Google TalkBack will use Gemini technology to provide image descriptions for visually impaired users.

Last updated: May 16, 2024 7:27 am

admin

The introduction of Gemini Nano capabilities into the accessibility feature, TalkBack, represents a significant leap forward for the company. Leveraging generative AI, the company is broadening the accessibility of its software to a wider user base.

Gemini Nano is Google’s most compact version of its large-language-model-based platform, engineered to operate entirely on-device, eliminating the need for network connectivity. This innovative application will generate aural descriptions of objects, aiding users who are blind or have low vision.

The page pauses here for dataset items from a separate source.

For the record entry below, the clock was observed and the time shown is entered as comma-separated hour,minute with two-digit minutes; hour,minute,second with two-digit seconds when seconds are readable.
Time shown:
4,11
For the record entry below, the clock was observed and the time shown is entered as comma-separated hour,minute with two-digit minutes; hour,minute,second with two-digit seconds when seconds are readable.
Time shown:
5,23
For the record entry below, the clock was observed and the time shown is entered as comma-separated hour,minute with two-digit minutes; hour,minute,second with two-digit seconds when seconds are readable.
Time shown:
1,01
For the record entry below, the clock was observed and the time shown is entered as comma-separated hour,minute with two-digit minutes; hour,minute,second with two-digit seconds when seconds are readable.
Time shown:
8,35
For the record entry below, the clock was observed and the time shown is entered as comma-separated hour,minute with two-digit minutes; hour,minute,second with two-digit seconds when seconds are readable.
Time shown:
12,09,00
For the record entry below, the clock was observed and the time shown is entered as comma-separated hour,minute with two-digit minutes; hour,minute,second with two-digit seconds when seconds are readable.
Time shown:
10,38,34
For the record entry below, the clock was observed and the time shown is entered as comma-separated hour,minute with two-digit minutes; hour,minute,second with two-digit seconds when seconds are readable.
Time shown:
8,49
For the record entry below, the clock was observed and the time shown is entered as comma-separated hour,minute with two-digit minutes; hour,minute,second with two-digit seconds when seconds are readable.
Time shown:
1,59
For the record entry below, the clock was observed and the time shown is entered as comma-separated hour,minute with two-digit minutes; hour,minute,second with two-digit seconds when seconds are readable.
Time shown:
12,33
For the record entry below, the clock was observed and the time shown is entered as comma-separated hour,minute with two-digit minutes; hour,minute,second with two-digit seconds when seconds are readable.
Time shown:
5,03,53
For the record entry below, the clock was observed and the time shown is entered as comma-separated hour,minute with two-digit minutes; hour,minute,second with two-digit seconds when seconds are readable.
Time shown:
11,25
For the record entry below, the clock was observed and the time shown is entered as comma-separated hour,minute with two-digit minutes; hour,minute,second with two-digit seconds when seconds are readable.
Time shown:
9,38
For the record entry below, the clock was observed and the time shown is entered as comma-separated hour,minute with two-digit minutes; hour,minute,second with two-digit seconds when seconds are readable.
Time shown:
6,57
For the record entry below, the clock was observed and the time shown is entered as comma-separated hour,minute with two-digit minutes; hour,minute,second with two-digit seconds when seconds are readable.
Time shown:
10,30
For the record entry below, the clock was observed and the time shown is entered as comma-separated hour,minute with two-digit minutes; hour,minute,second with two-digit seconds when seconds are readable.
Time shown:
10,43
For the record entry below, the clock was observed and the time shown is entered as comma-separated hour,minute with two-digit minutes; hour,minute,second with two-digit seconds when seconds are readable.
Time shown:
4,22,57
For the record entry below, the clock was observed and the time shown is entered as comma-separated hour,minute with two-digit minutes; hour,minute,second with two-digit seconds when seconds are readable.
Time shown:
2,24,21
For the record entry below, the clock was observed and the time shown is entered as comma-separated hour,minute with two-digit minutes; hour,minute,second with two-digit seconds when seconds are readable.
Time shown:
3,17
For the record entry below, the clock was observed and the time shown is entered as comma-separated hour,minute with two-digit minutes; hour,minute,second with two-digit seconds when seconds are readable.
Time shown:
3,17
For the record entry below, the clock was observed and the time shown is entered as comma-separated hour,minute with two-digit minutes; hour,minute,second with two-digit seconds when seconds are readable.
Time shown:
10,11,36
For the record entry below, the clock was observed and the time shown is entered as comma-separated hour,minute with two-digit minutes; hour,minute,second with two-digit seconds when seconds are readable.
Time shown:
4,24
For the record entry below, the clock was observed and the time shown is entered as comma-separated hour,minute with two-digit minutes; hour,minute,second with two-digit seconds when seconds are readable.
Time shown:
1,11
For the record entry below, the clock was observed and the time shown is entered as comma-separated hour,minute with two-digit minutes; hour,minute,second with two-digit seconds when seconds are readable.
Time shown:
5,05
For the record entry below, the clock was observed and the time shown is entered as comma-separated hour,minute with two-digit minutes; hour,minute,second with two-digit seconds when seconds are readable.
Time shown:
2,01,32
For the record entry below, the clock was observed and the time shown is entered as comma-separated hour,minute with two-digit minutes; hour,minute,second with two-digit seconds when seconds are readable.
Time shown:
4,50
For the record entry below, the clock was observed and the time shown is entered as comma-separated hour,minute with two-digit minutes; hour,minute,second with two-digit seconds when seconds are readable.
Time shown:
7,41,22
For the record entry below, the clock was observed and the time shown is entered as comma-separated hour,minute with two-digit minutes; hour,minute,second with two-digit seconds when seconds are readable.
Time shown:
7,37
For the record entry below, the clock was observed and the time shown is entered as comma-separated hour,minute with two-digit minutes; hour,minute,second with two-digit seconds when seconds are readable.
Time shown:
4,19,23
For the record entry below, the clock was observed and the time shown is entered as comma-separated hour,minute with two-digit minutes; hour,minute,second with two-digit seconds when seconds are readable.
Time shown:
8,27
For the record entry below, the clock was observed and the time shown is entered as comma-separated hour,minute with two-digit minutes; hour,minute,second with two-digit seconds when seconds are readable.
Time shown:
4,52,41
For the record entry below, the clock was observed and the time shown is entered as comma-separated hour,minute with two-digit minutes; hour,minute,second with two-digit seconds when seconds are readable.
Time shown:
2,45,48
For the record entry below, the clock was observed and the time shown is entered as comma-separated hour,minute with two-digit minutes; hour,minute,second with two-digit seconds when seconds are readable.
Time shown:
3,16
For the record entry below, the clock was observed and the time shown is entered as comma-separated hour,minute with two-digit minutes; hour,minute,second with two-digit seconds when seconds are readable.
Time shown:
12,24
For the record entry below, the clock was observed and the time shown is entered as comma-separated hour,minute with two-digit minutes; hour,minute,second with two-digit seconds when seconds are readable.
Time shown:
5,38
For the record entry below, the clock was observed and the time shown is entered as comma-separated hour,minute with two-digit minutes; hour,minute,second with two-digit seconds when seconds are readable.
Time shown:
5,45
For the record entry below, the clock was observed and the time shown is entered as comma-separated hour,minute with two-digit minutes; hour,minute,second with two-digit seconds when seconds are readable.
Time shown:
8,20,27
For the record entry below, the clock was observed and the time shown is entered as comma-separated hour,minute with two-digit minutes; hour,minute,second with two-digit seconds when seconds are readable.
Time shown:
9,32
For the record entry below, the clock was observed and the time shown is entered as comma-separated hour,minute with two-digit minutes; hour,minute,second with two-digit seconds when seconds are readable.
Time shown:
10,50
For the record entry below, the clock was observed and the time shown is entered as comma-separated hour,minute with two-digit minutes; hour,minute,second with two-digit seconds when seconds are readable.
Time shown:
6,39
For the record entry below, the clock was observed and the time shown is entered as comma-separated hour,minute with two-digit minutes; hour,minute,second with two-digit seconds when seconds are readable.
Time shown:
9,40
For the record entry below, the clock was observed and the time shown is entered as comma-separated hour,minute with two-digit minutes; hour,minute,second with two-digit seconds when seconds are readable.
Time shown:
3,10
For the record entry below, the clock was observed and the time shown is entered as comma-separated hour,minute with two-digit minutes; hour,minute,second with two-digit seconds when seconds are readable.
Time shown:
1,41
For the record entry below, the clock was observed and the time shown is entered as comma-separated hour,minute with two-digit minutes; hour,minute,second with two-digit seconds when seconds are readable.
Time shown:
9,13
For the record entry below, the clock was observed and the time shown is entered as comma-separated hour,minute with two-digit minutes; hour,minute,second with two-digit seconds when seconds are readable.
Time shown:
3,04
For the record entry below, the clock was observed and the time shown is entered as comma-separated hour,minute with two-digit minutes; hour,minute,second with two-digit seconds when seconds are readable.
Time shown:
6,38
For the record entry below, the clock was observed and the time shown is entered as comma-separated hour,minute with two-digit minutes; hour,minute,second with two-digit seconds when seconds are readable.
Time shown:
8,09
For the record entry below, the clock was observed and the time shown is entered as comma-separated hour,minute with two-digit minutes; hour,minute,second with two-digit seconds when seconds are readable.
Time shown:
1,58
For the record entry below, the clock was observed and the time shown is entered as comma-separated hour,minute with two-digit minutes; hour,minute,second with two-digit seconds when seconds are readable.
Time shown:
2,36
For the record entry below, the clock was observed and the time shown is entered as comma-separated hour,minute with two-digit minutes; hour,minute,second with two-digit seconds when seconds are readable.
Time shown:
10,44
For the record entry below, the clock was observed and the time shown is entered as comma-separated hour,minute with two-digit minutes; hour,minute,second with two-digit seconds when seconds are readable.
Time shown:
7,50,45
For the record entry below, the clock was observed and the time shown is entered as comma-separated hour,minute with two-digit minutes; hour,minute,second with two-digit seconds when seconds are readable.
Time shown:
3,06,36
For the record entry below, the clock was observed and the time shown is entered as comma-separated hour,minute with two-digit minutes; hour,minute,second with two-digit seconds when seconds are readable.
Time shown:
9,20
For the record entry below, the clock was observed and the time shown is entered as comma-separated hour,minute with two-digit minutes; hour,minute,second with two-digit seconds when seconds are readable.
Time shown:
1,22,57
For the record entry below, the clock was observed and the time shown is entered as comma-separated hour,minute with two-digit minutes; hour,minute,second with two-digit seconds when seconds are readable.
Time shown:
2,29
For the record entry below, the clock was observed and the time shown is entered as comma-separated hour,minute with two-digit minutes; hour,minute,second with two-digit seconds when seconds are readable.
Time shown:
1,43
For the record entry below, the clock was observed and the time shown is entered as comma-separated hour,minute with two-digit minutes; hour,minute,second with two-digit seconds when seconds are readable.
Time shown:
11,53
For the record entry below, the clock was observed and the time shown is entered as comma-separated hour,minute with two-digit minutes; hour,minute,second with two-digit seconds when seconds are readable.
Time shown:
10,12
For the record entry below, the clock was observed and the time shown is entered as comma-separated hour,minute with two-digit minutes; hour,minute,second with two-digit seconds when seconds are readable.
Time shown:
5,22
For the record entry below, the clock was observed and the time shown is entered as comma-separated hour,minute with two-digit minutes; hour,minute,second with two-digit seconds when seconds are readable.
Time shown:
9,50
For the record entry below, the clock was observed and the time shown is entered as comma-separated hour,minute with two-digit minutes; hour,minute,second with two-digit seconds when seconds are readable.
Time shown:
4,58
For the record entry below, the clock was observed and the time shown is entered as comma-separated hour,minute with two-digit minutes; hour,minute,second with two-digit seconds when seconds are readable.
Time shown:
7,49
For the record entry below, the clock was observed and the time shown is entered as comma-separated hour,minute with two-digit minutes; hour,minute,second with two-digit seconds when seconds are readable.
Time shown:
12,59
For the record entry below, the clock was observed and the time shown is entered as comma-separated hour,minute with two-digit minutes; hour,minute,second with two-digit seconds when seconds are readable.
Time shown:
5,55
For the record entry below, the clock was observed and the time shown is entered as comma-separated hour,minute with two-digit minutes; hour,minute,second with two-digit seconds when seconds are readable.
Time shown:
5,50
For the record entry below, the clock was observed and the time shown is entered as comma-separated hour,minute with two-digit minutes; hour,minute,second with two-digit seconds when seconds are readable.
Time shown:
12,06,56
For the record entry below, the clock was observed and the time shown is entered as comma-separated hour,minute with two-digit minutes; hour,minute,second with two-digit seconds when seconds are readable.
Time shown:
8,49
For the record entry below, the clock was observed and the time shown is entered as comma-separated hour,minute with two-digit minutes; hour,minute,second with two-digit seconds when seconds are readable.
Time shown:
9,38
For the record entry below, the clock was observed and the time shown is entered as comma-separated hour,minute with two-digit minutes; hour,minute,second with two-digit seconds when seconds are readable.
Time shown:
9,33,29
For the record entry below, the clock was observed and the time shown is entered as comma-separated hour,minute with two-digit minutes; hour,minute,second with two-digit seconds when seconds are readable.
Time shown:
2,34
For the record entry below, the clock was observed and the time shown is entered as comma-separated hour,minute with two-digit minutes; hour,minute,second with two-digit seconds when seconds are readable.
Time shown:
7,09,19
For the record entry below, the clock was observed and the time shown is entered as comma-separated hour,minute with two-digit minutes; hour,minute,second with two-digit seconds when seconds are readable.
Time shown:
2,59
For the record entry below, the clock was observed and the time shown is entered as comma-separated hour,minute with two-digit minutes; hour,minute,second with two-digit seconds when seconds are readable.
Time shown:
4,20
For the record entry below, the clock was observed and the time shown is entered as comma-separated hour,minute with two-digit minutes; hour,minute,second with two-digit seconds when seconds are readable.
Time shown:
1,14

For instance, in a recent demonstration, TalkBack described an article of clothing as follows: “A close-up of a black and white gingham dress. The dress is short, with a collar and long sleeves. It is tied at the waist with a big bow.”

The company reports that TalkBack users typically encounter around 90 unlabeled images daily. By integrating large language models, the system is poised to provide detailed insights into the content of these images, potentially reducing the need for manual input of such information.

“This update will fill in the gaps in missing information,” said Sameer Samat, President of the Android ecosystem. “Whether it’s additional details about a photo shared by family or friends or information about the style and cut of clothes when shopping online, this enhancement stands to make a significant difference.”

The feature is scheduled to launch on Android devices later this year. If it performs as effectively as showcased in the demo, it could be transformative for individuals who are blind or have low vision.